# MATERIAL PROVIDED start
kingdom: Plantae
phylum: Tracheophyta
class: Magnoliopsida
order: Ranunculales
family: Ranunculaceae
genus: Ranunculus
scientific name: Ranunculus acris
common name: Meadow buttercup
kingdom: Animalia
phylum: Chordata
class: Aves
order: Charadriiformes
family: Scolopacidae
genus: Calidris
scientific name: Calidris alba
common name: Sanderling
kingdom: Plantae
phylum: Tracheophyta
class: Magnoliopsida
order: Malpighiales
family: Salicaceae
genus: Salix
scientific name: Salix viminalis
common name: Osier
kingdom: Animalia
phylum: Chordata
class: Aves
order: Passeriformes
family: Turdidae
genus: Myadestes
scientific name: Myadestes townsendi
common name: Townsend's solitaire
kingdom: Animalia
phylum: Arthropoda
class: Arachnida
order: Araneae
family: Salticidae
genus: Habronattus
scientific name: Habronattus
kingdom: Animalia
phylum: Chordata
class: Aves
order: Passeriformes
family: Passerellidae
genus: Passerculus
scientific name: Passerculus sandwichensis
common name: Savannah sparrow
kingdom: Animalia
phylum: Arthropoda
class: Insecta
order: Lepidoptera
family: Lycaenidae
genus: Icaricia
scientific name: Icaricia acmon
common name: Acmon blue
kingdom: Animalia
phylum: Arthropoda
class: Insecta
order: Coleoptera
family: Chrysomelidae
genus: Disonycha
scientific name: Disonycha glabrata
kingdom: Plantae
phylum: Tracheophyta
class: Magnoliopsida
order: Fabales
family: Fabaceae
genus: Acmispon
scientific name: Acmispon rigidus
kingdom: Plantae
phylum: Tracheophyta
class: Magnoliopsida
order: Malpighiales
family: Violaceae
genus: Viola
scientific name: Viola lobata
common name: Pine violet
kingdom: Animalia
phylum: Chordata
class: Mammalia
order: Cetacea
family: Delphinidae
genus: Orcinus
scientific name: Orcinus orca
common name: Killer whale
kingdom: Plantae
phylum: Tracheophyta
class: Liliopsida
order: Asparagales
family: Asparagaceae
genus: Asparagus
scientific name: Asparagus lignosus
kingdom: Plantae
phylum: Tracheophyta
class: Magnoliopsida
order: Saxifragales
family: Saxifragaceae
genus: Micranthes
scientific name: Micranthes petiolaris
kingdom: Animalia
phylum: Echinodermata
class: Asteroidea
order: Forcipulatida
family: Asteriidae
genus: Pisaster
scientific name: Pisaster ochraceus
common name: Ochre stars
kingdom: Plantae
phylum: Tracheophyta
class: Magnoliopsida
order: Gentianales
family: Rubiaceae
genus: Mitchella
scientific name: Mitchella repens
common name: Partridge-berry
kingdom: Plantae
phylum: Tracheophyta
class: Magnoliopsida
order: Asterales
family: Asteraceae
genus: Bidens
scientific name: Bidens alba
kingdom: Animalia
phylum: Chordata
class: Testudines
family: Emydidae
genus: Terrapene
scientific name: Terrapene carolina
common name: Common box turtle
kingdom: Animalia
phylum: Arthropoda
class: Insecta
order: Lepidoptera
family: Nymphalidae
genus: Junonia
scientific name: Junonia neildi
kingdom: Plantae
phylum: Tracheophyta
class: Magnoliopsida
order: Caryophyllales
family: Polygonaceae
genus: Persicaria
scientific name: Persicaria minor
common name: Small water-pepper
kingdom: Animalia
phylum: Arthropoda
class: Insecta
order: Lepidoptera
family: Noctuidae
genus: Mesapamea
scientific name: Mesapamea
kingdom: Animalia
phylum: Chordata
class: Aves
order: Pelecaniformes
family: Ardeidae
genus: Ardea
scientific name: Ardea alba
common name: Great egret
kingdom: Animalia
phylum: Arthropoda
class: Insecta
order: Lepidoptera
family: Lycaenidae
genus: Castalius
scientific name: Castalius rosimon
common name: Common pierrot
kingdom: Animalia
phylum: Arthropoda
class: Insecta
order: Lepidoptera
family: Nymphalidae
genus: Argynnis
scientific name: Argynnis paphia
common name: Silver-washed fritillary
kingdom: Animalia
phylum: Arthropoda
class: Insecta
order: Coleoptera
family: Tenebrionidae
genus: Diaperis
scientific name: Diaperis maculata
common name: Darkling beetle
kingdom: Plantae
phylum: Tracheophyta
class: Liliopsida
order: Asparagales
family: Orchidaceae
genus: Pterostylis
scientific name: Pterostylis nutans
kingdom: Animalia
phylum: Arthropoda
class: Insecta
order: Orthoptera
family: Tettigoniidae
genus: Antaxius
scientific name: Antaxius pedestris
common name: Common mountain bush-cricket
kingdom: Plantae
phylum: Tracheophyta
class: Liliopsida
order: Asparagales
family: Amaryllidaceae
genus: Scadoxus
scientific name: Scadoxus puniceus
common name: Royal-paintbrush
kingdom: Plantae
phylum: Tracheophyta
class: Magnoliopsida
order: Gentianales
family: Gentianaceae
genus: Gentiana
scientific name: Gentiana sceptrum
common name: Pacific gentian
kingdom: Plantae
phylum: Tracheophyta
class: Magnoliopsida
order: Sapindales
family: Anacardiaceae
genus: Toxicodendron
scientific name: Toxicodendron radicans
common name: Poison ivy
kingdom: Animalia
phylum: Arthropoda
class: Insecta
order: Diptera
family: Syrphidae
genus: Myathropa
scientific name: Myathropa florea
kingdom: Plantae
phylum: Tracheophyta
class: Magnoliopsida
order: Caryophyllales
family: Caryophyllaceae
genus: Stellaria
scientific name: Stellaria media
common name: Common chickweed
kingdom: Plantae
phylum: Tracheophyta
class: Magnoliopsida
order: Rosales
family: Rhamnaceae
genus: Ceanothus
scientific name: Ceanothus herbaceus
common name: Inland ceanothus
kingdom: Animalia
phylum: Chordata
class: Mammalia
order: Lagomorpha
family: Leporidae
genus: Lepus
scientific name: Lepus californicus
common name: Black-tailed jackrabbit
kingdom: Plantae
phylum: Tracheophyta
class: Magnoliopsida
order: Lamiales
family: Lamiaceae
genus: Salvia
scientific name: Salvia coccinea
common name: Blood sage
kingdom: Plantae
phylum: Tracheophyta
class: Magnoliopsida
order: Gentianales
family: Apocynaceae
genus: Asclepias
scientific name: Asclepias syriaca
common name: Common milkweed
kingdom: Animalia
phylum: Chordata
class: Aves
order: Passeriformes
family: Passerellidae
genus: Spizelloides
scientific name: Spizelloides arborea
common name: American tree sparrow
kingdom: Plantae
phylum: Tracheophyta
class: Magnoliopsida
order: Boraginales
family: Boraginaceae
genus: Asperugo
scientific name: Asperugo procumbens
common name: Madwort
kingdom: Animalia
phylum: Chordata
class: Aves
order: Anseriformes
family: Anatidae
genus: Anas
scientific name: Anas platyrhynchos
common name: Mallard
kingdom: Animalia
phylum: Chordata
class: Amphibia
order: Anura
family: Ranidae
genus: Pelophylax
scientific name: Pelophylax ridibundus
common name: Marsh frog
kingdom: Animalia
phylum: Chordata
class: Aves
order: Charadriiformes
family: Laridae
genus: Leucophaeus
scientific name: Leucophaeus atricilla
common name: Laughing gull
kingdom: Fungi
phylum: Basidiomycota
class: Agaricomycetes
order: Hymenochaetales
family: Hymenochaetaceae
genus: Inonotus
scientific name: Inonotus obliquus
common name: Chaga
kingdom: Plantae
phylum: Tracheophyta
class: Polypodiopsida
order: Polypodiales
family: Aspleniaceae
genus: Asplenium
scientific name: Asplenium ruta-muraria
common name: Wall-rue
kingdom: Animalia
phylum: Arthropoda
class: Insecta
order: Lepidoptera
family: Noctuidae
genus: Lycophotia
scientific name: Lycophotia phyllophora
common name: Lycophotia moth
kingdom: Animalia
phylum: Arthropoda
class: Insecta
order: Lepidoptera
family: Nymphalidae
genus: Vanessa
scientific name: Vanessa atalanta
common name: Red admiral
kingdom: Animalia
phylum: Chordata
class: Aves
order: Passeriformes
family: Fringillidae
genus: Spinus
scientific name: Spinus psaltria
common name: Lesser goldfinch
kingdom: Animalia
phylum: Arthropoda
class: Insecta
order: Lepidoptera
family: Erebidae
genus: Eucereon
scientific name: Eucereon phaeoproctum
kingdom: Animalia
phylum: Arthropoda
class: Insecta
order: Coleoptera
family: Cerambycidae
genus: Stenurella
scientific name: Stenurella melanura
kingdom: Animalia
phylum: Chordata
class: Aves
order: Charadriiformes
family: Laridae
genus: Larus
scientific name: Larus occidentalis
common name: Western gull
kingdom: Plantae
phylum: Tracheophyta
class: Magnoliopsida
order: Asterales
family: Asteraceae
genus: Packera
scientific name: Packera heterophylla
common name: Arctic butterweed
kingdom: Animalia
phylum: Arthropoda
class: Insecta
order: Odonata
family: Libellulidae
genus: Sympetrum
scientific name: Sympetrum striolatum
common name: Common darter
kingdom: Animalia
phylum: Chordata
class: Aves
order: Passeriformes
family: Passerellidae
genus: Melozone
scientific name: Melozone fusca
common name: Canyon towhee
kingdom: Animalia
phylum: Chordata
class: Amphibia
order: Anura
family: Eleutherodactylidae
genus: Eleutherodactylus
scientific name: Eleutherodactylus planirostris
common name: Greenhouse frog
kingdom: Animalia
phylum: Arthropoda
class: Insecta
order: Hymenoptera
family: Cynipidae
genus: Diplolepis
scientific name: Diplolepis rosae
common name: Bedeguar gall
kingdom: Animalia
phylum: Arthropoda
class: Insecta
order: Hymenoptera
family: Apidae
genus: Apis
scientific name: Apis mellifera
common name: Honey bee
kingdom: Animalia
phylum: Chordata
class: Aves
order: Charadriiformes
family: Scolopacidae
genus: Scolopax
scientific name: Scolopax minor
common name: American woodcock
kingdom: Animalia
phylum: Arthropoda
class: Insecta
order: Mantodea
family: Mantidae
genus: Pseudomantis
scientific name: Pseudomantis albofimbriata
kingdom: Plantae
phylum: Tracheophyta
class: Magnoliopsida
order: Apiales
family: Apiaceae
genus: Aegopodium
# MATERIAL PROVIDED end
CHALLENGE – Update everything from the line containing "common name: Silver-washed fritillary" down to the line containing "common name: Pacific gentian" by replacing "scientific name" with "binomial" and leaving all else unchanged. Give only those lines.

TASK RESULT –
common name: Silver-washed fritillary
kingdom: Animalia
phylum: Arthropoda
class: Insecta
order: Coleoptera
family: Tenebrionidae
genus: Diaperis
binomial: Diaperis maculata
common name: Darkling beetle
kingdom: Plantae
phylum: Tracheophyta
class: Liliopsida
order: Asparagales
family: Orchidaceae
genus: Pterostylis
binomial: Pterostylis nutans
kingdom: Animalia
phylum: Arthropoda
class: Insecta
order: Orthoptera
family: Tettigoniidae
genus: Antaxius
binomial: Antaxius pedestris
common name: Common mountain bush-cricket
kingdom: Plantae
phylum: Tracheophyta
class: Liliopsida
order: Asparagales
family: Amaryllidaceae
genus: Scadoxus
binomial: Scadoxus puniceus
common name: Royal-paintbrush
kingdom: Plantae
phylum: Tracheophyta
class: Magnoliopsida
order: Gentianales
family: Gentianaceae
genus: Gentiana
binomial: Gentiana sceptrum
common name: Pacific gentian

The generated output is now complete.